== Exercise directions ==
Check every line of the data and copy the ones where "sous" appears.

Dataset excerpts
☆ ☆ ☆

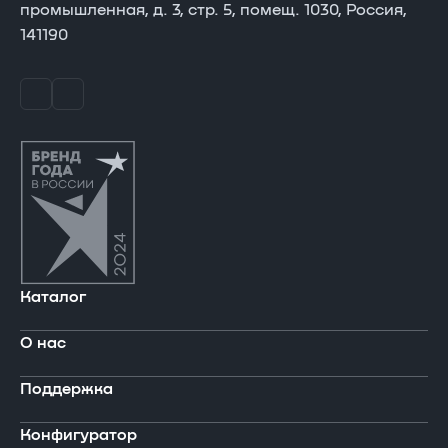
промышленная, д. 3, стр. 5, помещ. 1030, Россия,
141190
Каталог
О нас
В реестре Минпромторга
Поддержка
Ноутбуки
Компания
Конфигуратор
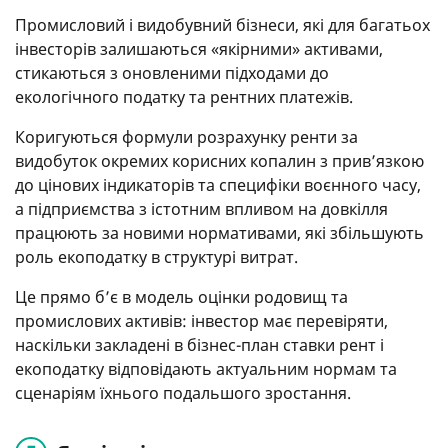
Промисловий і видобувний бізнеси, які для багатьох
інвесторів залишаються «якірними» активами,
стикаються з оновленими підходами до
екологічного податку та рентних платежів.
Коригуються формули розрахунку ренти за
видобуток окремих корисних копалин з прив’язкою
до цінових індикаторів та специфіки воєнного часу,
а підприємства з істотним впливом на довкілля
працюють за новими нормативами, які збільшують
роль екоподатку в структурі витрат.
Це прямо б’є в модель оцінки родовищ та
промислових активів: інвестор має перевіряти,
наскільки закладені в бізнес-план ставки рент і
екоподатку відповідають актуальним нормам та
сценаріям їхнього подальшого зростання.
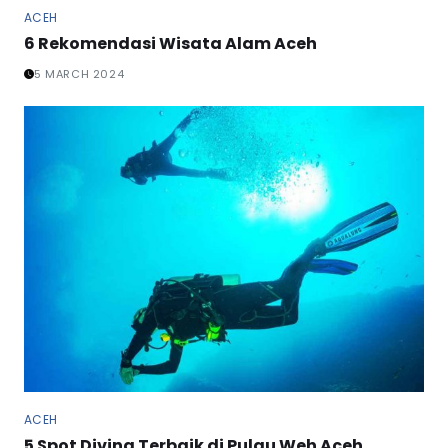
ACEH
6 Rekomendasi Wisata Alam Aceh
5 MARCH 2024
ACEH
5 Spot Diving Terbaik di Pulau Weh Aceh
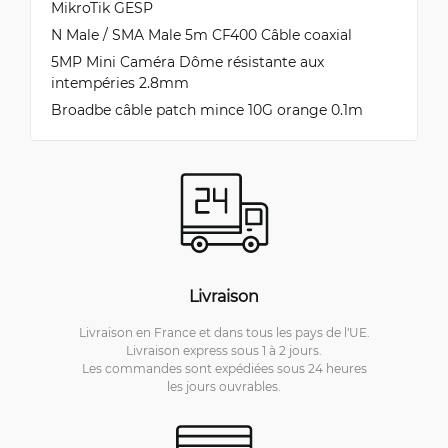
MikroTik GESP
N Male / SMA Male 5m CF400 Câble coaxial
5MP Mini Caméra Dôme résistante aux
intempéries 2.8mm
Broadbe câble patch mince 10G orange 0.1m
Livraison
Livraison en France et dans tous les pays de l'UE.
Livraison express sous 1 à 2 jours.
Les commandes sont expédiées sous 24 heures
les jours ouvrables.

☆ ☆ ☆

== Result below ==
Livraison express sous 1 à 2 jours.
Les commandes sont expédiées sous 24 heures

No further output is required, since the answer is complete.